Historic Homes of Todos Santos

BY: MARLA O'BRIEN

In the late 1800s when Cabo San Lucas was only a lonely fishing outpost, Todos Santos was a thriving village thanks to sugar cane grown in its fertile valley. During this time, numerous buildings were erected that still stand today.

On Saturday, March 7, you will have an opportunity to take a journey back in time at the 2020 Historic Home Tour of Todos Santos. This self-guided walking tour of the town’s historic central district is only held once every two years and provides a fascinating glimpse into what life was like for the pueblo’s early settlers. On this day several of the private residences open their doors to tour-takers.

“The high ceilings and crown mouldings in these historic homes are fabulous to see,” says tour coordinator Paul Bumann. “Everyone gets maps and a booklet with descriptions of the buildings and their histories.” 

The original mission, located where the Mision Santa Rosa de les Palmas currently sits at the west end of the town plaza, was established in 1723 in Jesuit priests. 

“But the town really exploded during sugar cane production in the late 1800s and early 1900s,” Bumann explained. “It’s all dirt around this area, but the palm tree oasis in the barrio goes inland three miles and was perfect for growing sugar cane.” 

At the height of its former prosperity, there were five “molinos” (sugar cane processing plants) in Todos Santos that milled a brown sugar called panocha. 

One of the mills has now become the El Molino Trailer Park west of the Pemex, the only stop on the tour outside of downtown. 

“This place is really interesting to see. They still have many original parts where sugar cane was pressed to extract the juice and it will be on display during the tour.” 

There will be many other intriguing facts to discover on the day. For example, many may not be aware of the significant role Chinese families have played in the history of Todos Santos. Several buildings were built by settlers from China, including the famed Hotel California in 1950. 

Rather than give away all the tour’s secrets, mark your calendars for March 7 between 10 a.m. to 3 p.m. Over 50 volunteer docents will be on hand during the day to answer questions and direct visitors. The day also includes a “Find the Saints” contest. 
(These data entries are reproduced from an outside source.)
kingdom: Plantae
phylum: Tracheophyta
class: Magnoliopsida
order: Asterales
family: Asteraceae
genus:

“Many of the buildings and alcoves have a statue of a saint. Those who find them all and mark them correctly on their maps will be eligible for a draw,” explained Bumann. “A winner will be drawn at 3 p.m. and get an autographed Kate Turning poster.” 

Tickets are $20 USD or 400 MXN, available the morning of the event in front of the Cultural Center on Calle Benito Juarez, or purchase tickets ahead of time on Eventbrite.com. Proceeds from the tour go to support the educational programs of the Palapa Society in Todos Santos.

For the first time, the local real estate company Coldwell Banker Riveras has agreed to sponsor the Historic Home Tour. Their contribution covers the costs of map and booklet production so all ticket sales directly benefit the Palapa Society. 

Coldwell Banker Riveras has a long history of partnering with the Palapa Society and has contributed to its scholarship and educational programs for six years.